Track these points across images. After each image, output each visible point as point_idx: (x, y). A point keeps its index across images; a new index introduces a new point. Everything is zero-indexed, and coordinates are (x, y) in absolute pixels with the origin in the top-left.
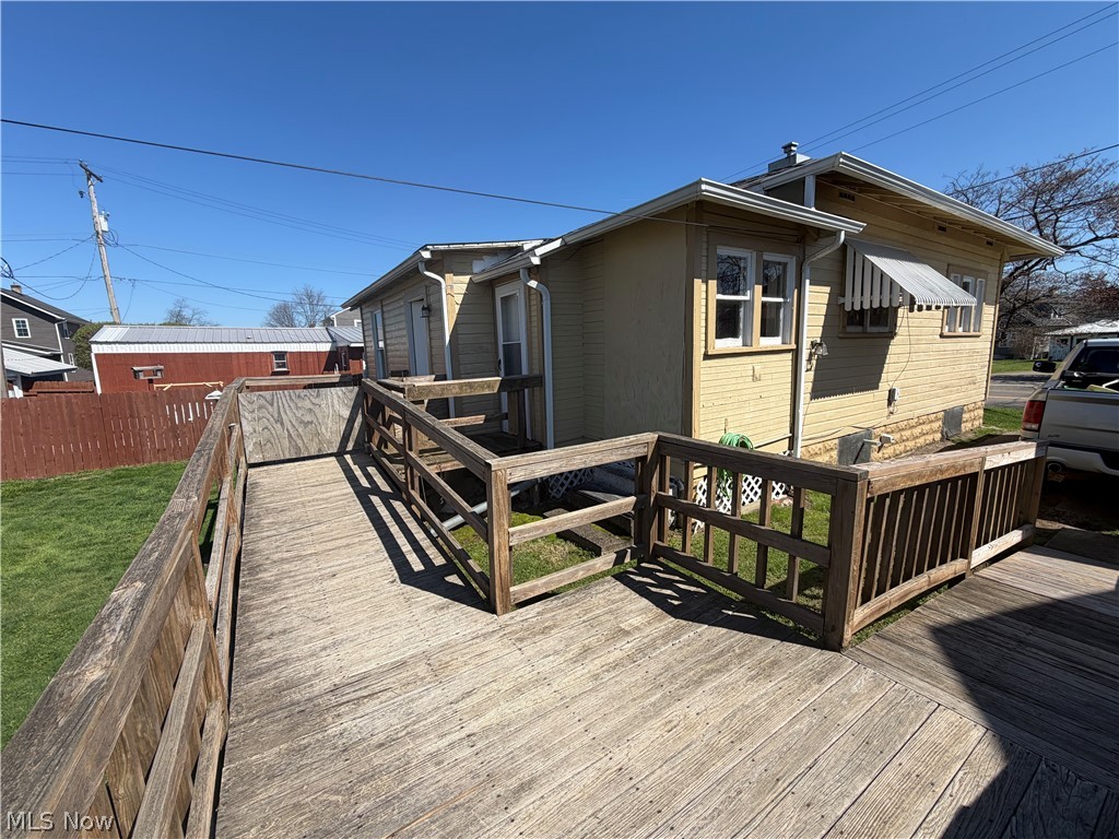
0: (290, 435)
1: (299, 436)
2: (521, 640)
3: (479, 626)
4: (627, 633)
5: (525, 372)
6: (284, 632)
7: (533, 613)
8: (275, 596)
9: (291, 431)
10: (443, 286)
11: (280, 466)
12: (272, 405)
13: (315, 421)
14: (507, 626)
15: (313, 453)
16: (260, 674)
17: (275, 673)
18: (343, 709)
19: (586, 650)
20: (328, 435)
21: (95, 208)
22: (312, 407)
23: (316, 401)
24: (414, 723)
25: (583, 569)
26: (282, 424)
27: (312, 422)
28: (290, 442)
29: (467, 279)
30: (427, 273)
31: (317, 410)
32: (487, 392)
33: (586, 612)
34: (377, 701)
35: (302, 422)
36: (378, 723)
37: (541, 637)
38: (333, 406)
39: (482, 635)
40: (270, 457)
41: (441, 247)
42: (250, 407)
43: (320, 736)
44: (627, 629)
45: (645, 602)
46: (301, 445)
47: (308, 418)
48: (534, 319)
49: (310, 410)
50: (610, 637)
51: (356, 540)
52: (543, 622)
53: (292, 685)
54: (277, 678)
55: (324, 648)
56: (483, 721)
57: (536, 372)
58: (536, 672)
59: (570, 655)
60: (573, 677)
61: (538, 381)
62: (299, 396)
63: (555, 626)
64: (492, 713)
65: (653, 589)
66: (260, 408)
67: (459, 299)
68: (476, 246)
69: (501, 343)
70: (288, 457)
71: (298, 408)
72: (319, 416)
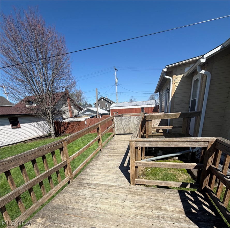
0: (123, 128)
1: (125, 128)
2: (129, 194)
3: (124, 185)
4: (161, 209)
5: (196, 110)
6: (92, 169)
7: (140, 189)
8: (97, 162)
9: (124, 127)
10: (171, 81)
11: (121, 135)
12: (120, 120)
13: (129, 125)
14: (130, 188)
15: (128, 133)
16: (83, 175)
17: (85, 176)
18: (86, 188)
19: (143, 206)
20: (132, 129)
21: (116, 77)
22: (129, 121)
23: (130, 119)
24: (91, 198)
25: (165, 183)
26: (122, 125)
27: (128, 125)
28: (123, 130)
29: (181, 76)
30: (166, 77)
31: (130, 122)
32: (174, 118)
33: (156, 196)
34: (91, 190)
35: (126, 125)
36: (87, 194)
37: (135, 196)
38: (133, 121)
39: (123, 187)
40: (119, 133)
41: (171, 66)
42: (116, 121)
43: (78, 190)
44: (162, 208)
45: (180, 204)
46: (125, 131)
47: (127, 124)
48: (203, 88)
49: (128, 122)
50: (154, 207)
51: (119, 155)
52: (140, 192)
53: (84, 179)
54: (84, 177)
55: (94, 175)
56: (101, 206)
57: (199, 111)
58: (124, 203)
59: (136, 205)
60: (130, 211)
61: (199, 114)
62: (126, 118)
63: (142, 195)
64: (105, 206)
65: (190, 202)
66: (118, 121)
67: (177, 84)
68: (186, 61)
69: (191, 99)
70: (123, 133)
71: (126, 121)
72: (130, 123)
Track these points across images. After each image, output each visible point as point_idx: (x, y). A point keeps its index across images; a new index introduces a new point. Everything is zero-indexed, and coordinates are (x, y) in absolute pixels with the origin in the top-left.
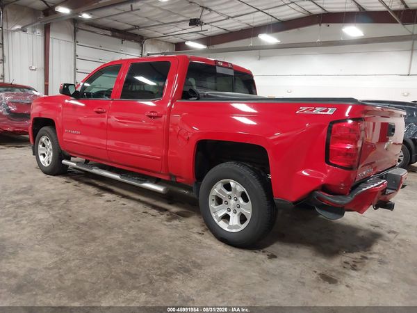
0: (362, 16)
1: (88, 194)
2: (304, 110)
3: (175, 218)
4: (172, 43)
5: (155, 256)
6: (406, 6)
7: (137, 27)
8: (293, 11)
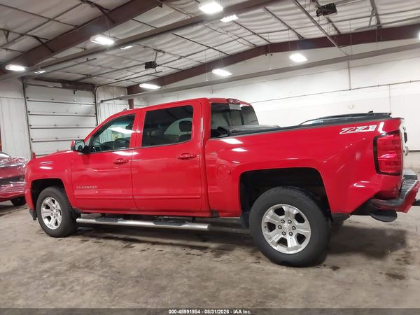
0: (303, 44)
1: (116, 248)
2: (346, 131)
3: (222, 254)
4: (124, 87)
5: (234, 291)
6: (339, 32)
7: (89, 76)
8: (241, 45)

__Exercise brief__. Look in the material above for the line with "53: (292, 685)" and the line with "71: (298, 408)", and transcribe exactly those lines and all lines between them, nothing more.

__Output__.
53: (292, 685)
54: (277, 678)
55: (324, 648)
56: (483, 721)
57: (536, 372)
58: (536, 672)
59: (570, 655)
60: (573, 677)
61: (538, 381)
62: (299, 396)
63: (555, 626)
64: (492, 713)
65: (653, 589)
66: (260, 408)
67: (459, 299)
68: (476, 246)
69: (501, 343)
70: (288, 457)
71: (298, 408)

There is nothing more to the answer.